> **What to produce**: Where a line in the data below includes the word "their", count it. State the total and nothing more.

> **Source material**:
◇ ◇ ◇ ◇
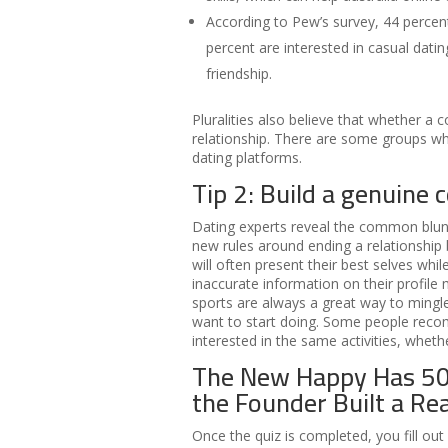
According to Pew’s survey, 44 percent
percent are interested in casual datin
friendship.
Pluralities also believe that whether a c
relationship. There are some groups wh
dating platforms.
Tip 2: Build a genuine 
Dating experts reveal the common blund
new rules around ending a relationship
will often present their best selves wh
inaccurate information on their profil
sports are always a great way to mingle.
want to start doing. Some people rec
interested in the same activities, whet
The New Happy Has 5
the Founder Built a R
Once the quiz is completed, you fill out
◇ ◇ ◇ ◇
> **Expected answer**: 2